## Task brief
Read the data, and whenever a line holds the word "Купон", report that line.
===============
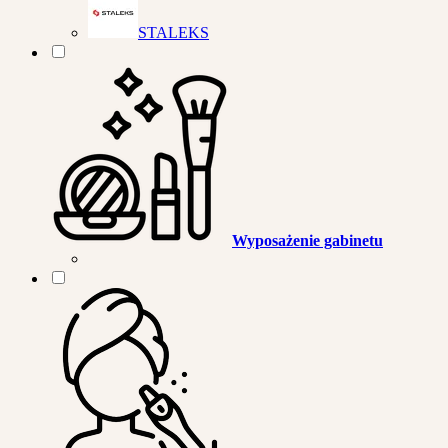
STALEKS
Wyposażenie gabinetu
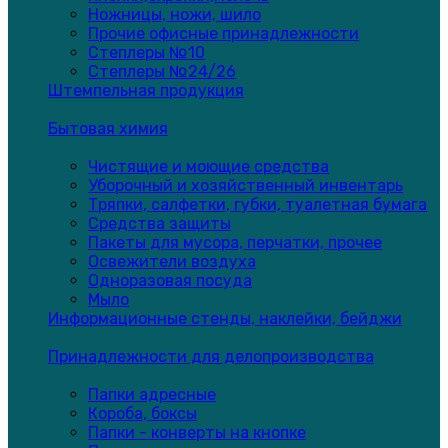
Ножницы, ножи, шило
Прочие офисные принадлежности
Степлеры №10
Степлеры №24/26
Штемпельная продукция
Бытовая химия
Чистящие и моющие средства
Уборочный и хозяйственный инвентарь
Тряпки, салфетки, губки, туалетная бумага
Средства защиты
Пакеты для мусора, перчатки, прочее
Освежители воздуха
Одноразовая посуда
Мыло
Информационные стенды, наклейки, бейджи
Принадлежности для делопроизводства
Папки адресные
Короба, боксы
Папки - конверты на кнопке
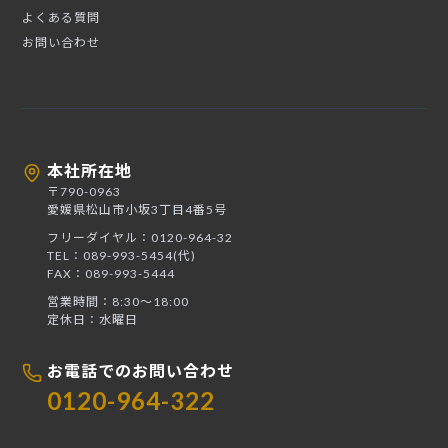
よくある質問
お問い合わせ
本社所在地
〒790-0963
愛媛県松山市小坂3丁目4番5号
フリーダイヤル：0120-964-32
TEL：089-993-5454(代)
FAX：089-993-5444
営業時間：8:30〜18:00
定休日：水曜日
お電話でのお問い合わせ
0120-964-322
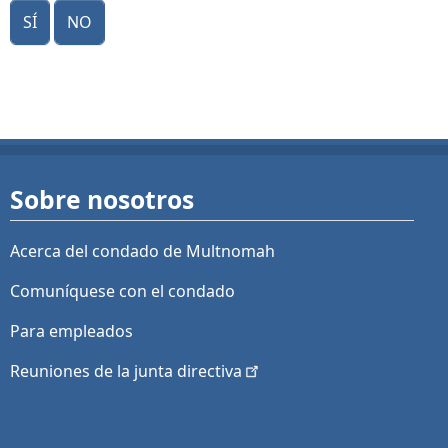
Sí
No
Sobre nosotros
Acerca del condado de Multnomah
Comuníquese con el condado
Para empleados
Reuniones de la junta
directiva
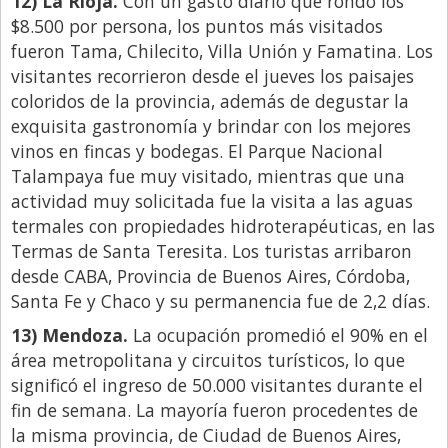
12) La Rioja.
Con un gasto diario que rondó los
$8.500 por persona, los puntos más visitados
fueron Tama, Chilecito, Villa Unión y Famatina. Los
visitantes recorrieron desde el jueves los paisajes
coloridos de la provincia, además de degustar la
exquisita gastronomía y brindar con los mejores
vinos en fincas y bodegas. El Parque Nacional
Talampaya fue muy visitado, mientras que una
actividad muy solicitada fue la visita a las aguas
termales con propiedades hidroterapéuticas, en las
Termas de Santa Teresita. Los turistas arribaron
desde CABA, Provincia de Buenos Aires, Córdoba,
Santa Fe y Chaco y su permanencia fue de 2,2 días.
13) Mendoza.
La ocupación promedió el 90% en el
área metropolitana y circuitos turísticos, lo que
significó el ingreso de 50.000 visitantes durante el
fin de semana. La mayoría fueron procedentes de
la misma provincia, de Ciudad de Buenos Aires,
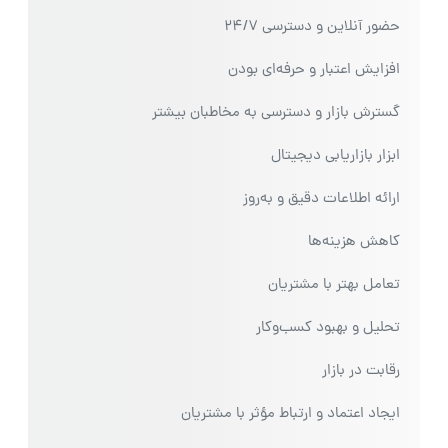
حضور آنلاین و دسترسی 24/7
افزایش اعتبار و حرفه‌ای بودن
گسترش بازار و دسترسی به مخاطبان بیشتر
ابزار بازاریابی دیجیتال
ارائه اطلاعات دقیق و به‌روز
کاهش هزینه‌ها
تعامل بهتر با مشتریان
تحلیل و بهبود کسب‌وکار
رقابت در بازار
ایجاد اعتماد و ارتباط مؤثر با مشتریان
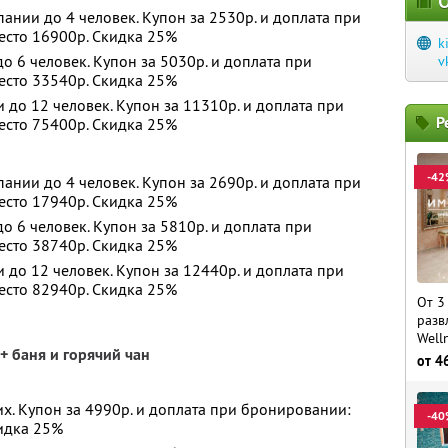
О
ании до 4 человек. Купон за 2530р. и доплата при
есто 16900р. Скидка 25%
k
 6 человек. Купон за 5030р. и доплата при
v
есто 33540р. Скидка 25%
до 12 человек. Купон за 11310р. и доплата при
Р
есто 75400р. Скидка 25%
-42
ании до 4 человек. Купон за 2690р. и доплата при
есто 17940р. Скидка 25%
 6 человек. Купон за 5810р. и доплата при
есто 38740р. Скидка 25%
до 12 человек. Купон за 12440р. и доплата при
есто 82940р. Скидка 25%
От 3
разв
Well
+ баня и горячий чан
от
4
х. Купон за 4990р. и доплата при бронировании:
-40
кидка 25%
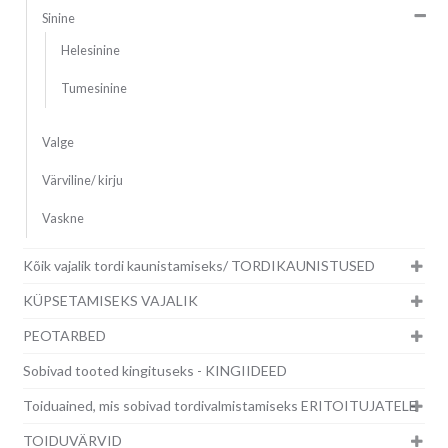
Sinine
Helesinine
Tumesinine
Valge
Värviline/ kirju
Vaskne
Kõik vajalik tordi kaunistamiseks/ TORDIKAUNISTUSED
KÜPSETAMISEKS VAJALIK
PEOTARBED
Sobivad tooted kingituseks - KINGIIDEED
Toiduained, mis sobivad tordivalmistamiseks ERITOITUJATELE
TOIDUVÄRVID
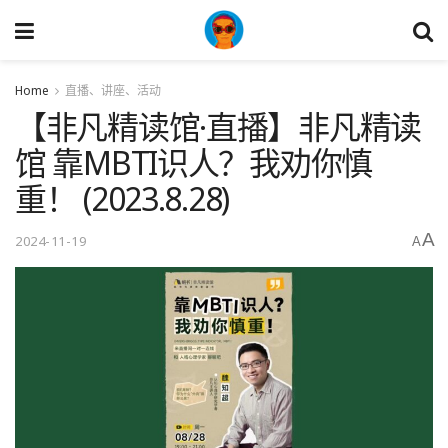
Home
直播、讲座、活动
【非凡精读馆·直播】非凡精读
馆 靠MBTI识人？我劝你慎
重！ (2023.8.28)
A
2024-11-19
A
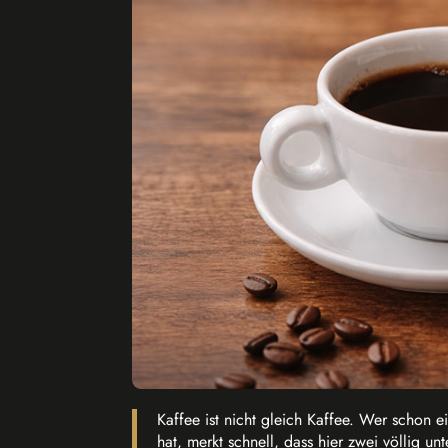
Kaffee ist nicht gleich Kaffee. Wer schon 
hat, merkt schnell, dass hier zwei völlig u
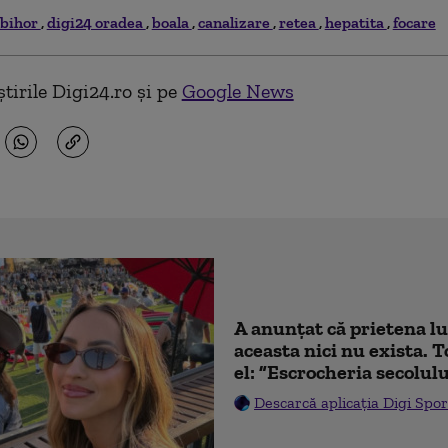
bihor
digi24 oradea
boala
canalizare
retea
hepatita
focare
tirile Digi24.ro și pe
Google News
A anunțat că prietena lu
aceasta nici nu exista. T
el: ”Escrocheria secolulu
Descarcă aplicația Digi Spor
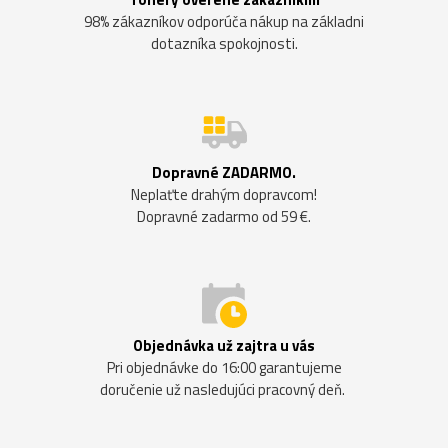
98% zákazníkov odporúča nákup na základni
dotazníka spokojnosti.
Dopravné ZADARMO.
Neplaťte drahým dopravcom!
Dopravné zadarmo od 59 €.
Objednávka už zajtra u vás
Pri objednávke do 16:00 garantujeme
doručenie už nasledujúci pracovný deň.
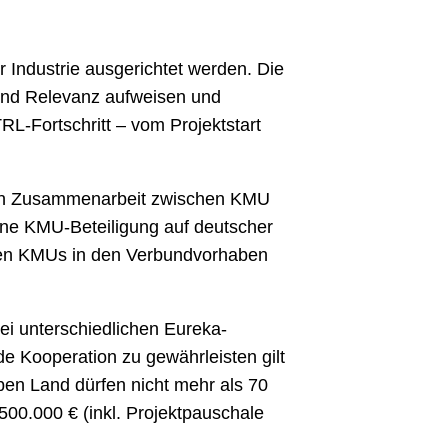
r Industrie ausgerichtet werden. Die
 und Relevanz aufweisen und
L-Fortschritt – vom Projektstart
n in Zusammenarbeit zwischen KMU
ohne KMU-Beteiligung auf deutscher
ligten KMUs in den Verbundvorhaben
i unterschiedlichen Eureka-
de Kooperation zu gewährleisten gilt
ben Land dürfen nicht mehr als 70
00.000 € (inkl. Projektpauschale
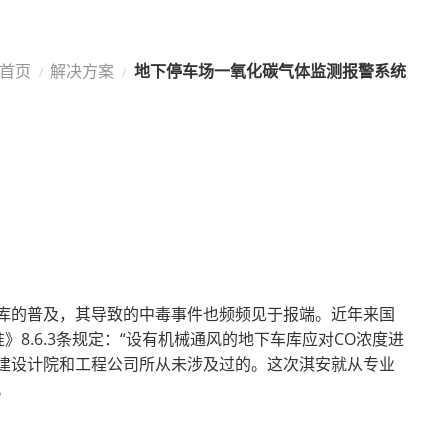
讯
下载中心
联系淇安
首页
解决方案
地下停车场一氧化碳气体监测报警系统
/
/
库的普及，其导致的中毒事件也频频见于报端。近年来国
8.6.3条规定：“设有机械通风的地下车库应对CO浓度进
建设计院和工程公司所从未涉及过的。这次淇安就从专业
。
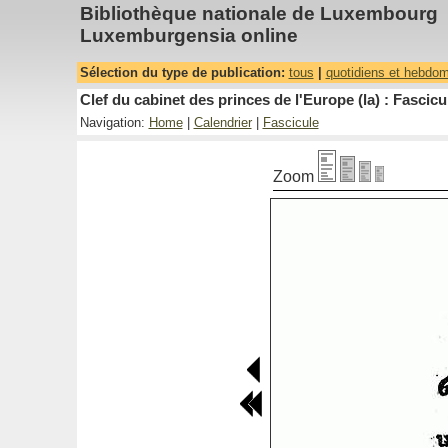
Bibliothèque nationale de Luxembourg
Luxemburgensia online
Sélection du type de publication:
tous
|
quotidiens et hebdo
Clef du cabinet des princes de l'Europe (la) : Fascicu
Navigation:
Home
|
Calendrier
|
Fascicule
Zoom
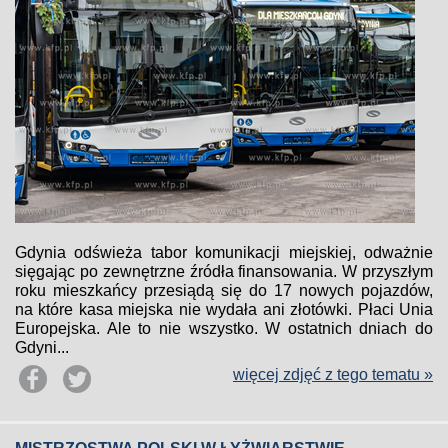
Gdynia odświeża tabor komunikacji miejskiej, odważnie
sięgając po zewnętrzne źródła finansowania. W przyszłym
roku mieszkańcy przesiądą się do 17 nowych pojazdów,
na które kasa miejska nie wydała ani złotówki. Płaci Unia
Europejska. Ale to nie wszystko. W ostatnich dniach do
Gdyni...
więcej zdjęć z tego tematu »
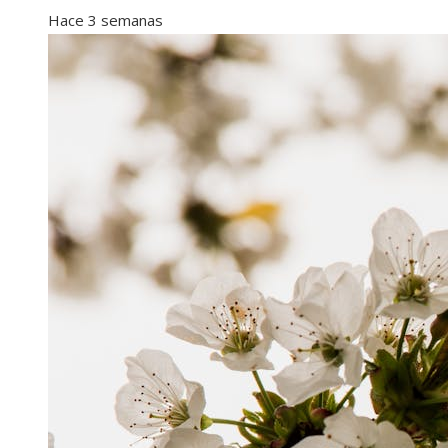
Hace 3 semanas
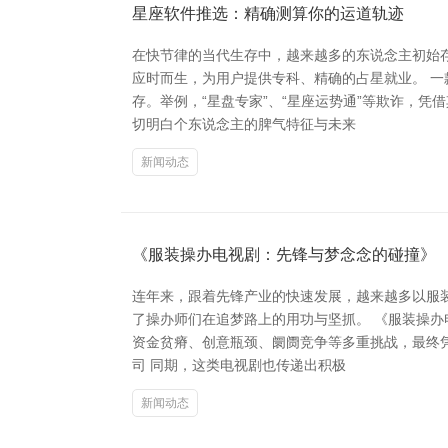
星座软件推选：精确测算你的运道轨迹
在快节律的当代生存中，越来越多的东说念主初始
应时而生，为用户提供专科、精确的占星就业。 
存。举例，“星盘专家”、“星座运势通”等欺诈，
切明白个东说念主的脾气特征与未来
新闻动态
《服装操办电视剧：先锋与梦念念的碰撞》
连年来，跟着先锋产业的快速发展，越来越多以服
了操办师们在追梦路上的用功与坚抓。 《服装操
资金贫瘠、创意瓶颈、阛阓竞争等多重挑战，最终凭
司 同期，这类电视剧也传递出积极
新闻动态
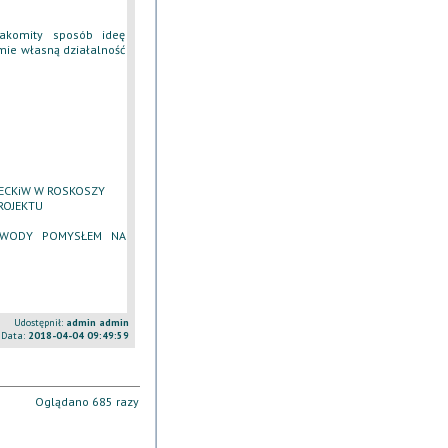
akomity sposób ideę
jmie własną działalność
 ECKiW W ROSKOSZY
ROJEKTU
AWODY POMYSŁEM NA
Udostępnił:
admin admin
Data:
2018-04-04 09:49:59
Oglądano 685 razy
===============
## Completed task
ании до 4 человек. Купон за 2530р. и доплата при
 6 человек. Купон за 5030р. и доплата при
до 12 человек. Купон за 11310р. и доплата при
ании до 4 человек. Купон за 2690р. и доплата при
 6 человек. Купон за 5810р. и доплата при
до 12 человек. Купон за 12440р. и доплата при
х. Купон за 4990р. и доплата при бронировании:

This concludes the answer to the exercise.